Rendered images with source text
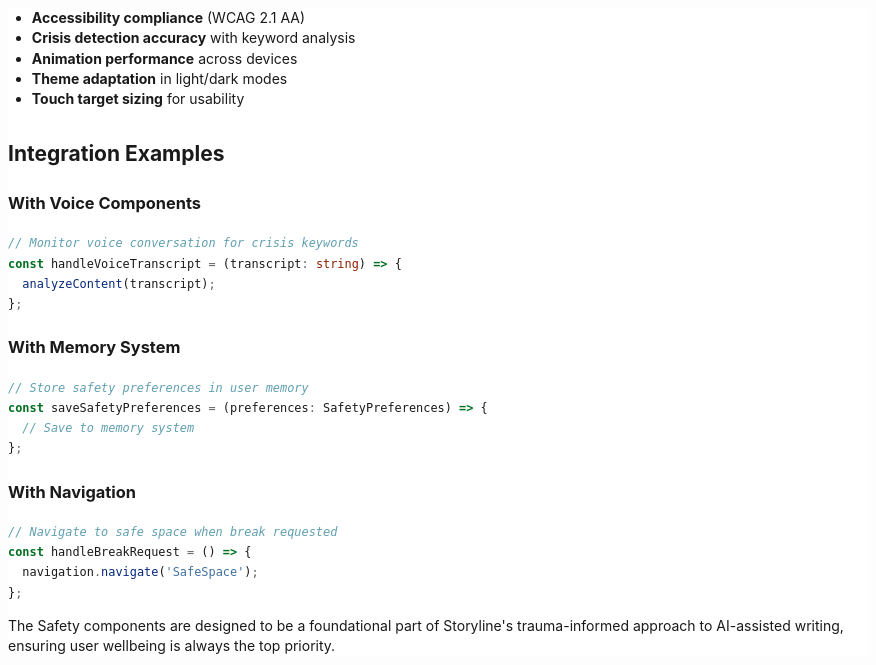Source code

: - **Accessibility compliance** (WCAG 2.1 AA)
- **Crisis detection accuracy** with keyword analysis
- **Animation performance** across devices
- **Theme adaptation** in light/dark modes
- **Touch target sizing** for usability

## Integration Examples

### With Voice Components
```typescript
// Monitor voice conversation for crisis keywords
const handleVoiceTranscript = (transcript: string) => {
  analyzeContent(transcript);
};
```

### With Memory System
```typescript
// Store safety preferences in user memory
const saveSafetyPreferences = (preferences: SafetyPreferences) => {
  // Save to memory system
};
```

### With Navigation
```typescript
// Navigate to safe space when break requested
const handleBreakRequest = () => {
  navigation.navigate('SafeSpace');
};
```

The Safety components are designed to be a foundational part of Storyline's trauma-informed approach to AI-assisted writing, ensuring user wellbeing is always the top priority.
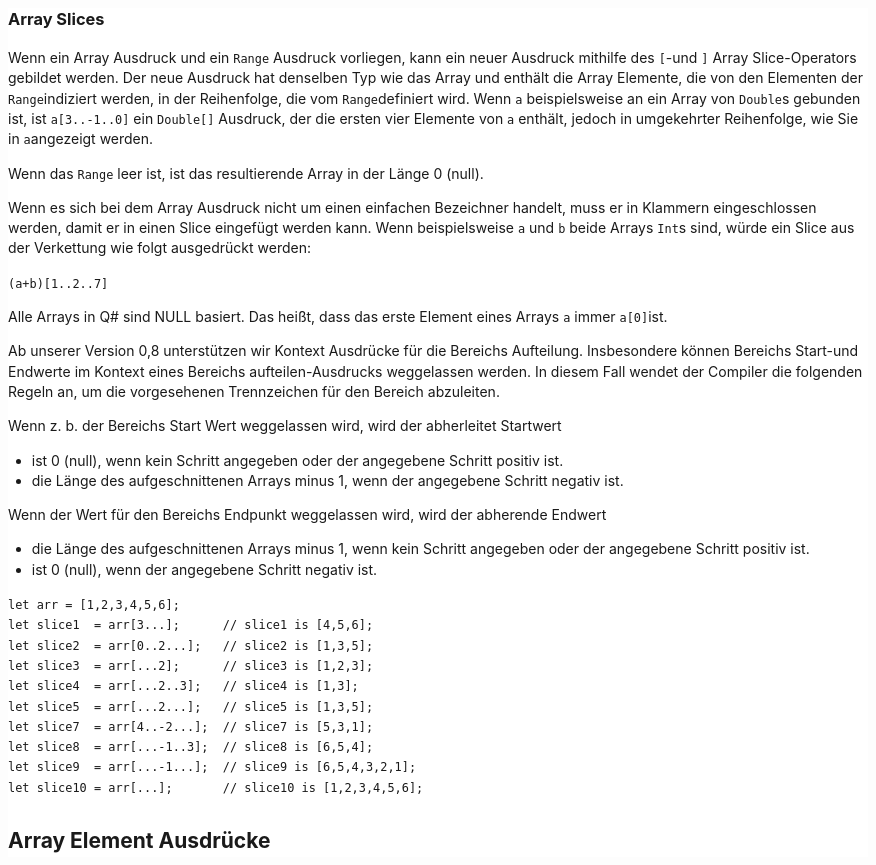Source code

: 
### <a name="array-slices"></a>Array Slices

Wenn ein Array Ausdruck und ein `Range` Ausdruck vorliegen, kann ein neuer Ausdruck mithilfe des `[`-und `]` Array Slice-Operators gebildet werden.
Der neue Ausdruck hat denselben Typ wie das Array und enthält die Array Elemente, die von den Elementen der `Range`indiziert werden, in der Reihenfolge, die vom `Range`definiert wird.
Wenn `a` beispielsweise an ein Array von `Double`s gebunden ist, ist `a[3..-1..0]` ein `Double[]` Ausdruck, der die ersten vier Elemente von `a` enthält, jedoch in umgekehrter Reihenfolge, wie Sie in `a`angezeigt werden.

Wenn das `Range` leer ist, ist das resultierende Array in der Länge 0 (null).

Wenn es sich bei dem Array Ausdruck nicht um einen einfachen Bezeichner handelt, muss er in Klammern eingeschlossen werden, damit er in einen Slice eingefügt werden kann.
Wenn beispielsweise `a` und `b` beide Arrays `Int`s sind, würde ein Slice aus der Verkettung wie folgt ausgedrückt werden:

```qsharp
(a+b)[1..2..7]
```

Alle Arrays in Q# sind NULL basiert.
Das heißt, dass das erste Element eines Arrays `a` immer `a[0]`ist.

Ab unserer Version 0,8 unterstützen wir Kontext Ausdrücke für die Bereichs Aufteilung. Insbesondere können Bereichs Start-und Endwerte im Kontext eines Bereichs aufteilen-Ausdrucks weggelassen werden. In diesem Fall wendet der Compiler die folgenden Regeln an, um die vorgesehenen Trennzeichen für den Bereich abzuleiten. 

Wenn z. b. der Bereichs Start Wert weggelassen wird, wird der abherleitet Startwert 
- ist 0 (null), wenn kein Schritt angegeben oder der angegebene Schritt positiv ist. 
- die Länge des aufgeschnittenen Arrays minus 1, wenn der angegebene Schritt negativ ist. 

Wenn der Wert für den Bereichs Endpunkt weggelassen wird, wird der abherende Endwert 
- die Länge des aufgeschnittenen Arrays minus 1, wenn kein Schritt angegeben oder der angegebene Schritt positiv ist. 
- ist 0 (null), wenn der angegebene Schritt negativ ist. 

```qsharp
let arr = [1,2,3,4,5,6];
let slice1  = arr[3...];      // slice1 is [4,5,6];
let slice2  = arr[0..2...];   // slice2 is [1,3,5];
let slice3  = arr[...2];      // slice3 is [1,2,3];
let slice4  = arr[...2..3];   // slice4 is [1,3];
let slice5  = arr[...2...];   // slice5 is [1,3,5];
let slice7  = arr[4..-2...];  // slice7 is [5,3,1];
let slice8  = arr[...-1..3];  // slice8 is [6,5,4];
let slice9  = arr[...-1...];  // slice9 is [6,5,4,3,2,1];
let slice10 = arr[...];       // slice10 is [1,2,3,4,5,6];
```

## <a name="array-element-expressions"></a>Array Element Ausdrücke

## What you need to do
Leaving out the pictures, repeat all the entries exactly as they stand.

## Written response
Source code

: - **Accessibility compliance** (WCAG 2.1 AA)
- **Crisis detection accuracy** with keyword analysis
- **Animation performance** across devices
- **Theme adaptation** in light/dark modes
- **Touch target sizing** for usability

## Integration Examples

### With Voice Components
```typescript
// Monitor voice conversation for crisis keywords
const handleVoiceTranscript = (transcript: string) => {
  analyzeContent(transcript);
};
```

### With Memory System
```typescript
// Store safety preferences in user memory
const saveSafetyPreferences = (preferences: SafetyPreferences) => {
  // Save to memory system
};
```

### With Navigation
```typescript
// Navigate to safe space when break requested
const handleBreakRequest = () => {
  navigation.navigate('SafeSpace');
};
```

The Safety components are designed to be a foundational part of Storyline's trauma-informed approach to AI-assisted writing, ensuring user wellbeing is always the top priority.
Source code

: 
### <a name="array-slices"></a>Array Slices

Wenn ein Array Ausdruck und ein `Range` Ausdruck vorliegen, kann ein neuer Ausdruck mithilfe des `[`-und `]` Array Slice-Operators gebildet werden.
Der neue Ausdruck hat denselben Typ wie das Array und enthält die Array Elemente, die von den Elementen der `Range`indiziert werden, in der Reihenfolge, die vom `Range`definiert wird.
Wenn `a` beispielsweise an ein Array von `Double`s gebunden ist, ist `a[3..-1..0]` ein `Double[]` Ausdruck, der die ersten vier Elemente von `a` enthält, jedoch in umgekehrter Reihenfolge, wie Sie in `a`angezeigt werden.

Wenn das `Range` leer ist, ist das resultierende Array in der Länge 0 (null).

Wenn es sich bei dem Array Ausdruck nicht um einen einfachen Bezeichner handelt, muss er in Klammern eingeschlossen werden, damit er in einen Slice eingefügt werden kann.
Wenn beispielsweise `a` und `b` beide Arrays `Int`s sind, würde ein Slice aus der Verkettung wie folgt ausgedrückt werden:

```qsharp
(a+b)[1..2..7]
```

Alle Arrays in Q# sind NULL basiert.
Das heißt, dass das erste Element eines Arrays `a` immer `a[0]`ist.

Ab unserer Version 0,8 unterstützen wir Kontext Ausdrücke für die Bereichs Aufteilung. Insbesondere können Bereichs Start-und Endwerte im Kontext eines Bereichs aufteilen-Ausdrucks weggelassen werden. In diesem Fall wendet der Compiler die folgenden Regeln an, um die vorgesehenen Trennzeichen für den Bereich abzuleiten. 

Wenn z. b. der Bereichs Start Wert weggelassen wird, wird der abherleitet Startwert 
- ist 0 (null), wenn kein Schritt angegeben oder der angegebene Schritt positiv ist. 
- die Länge des aufgeschnittenen Arrays minus 1, wenn der angegebene Schritt negativ ist. 

Wenn der Wert für den Bereichs Endpunkt weggelassen wird, wird der abherende Endwert 
- die Länge des aufgeschnittenen Arrays minus 1, wenn kein Schritt angegeben oder der angegebene Schritt positiv ist. 
- ist 0 (null), wenn der angegebene Schritt negativ ist. 

```qsharp
let arr = [1,2,3,4,5,6];
let slice1  = arr[3...];      // slice1 is [4,5,6];
let slice2  = arr[0..2...];   // slice2 is [1,3,5];
let slice3  = arr[...2];      // slice3 is [1,2,3];
let slice4  = arr[...2..3];   // slice4 is [1,3];
let slice5  = arr[...2...];   // slice5 is [1,3,5];
let slice7  = arr[4..-2...];  // slice7 is [5,3,1];
let slice8  = arr[...-1..3];  // slice8 is [6,5,4];
let slice9  = arr[...-1...];  // slice9 is [6,5,4,3,2,1];
let slice10 = arr[...];       // slice10 is [1,2,3,4,5,6];
```

## <a name="array-element-expressions"></a>Array Element Ausdrücke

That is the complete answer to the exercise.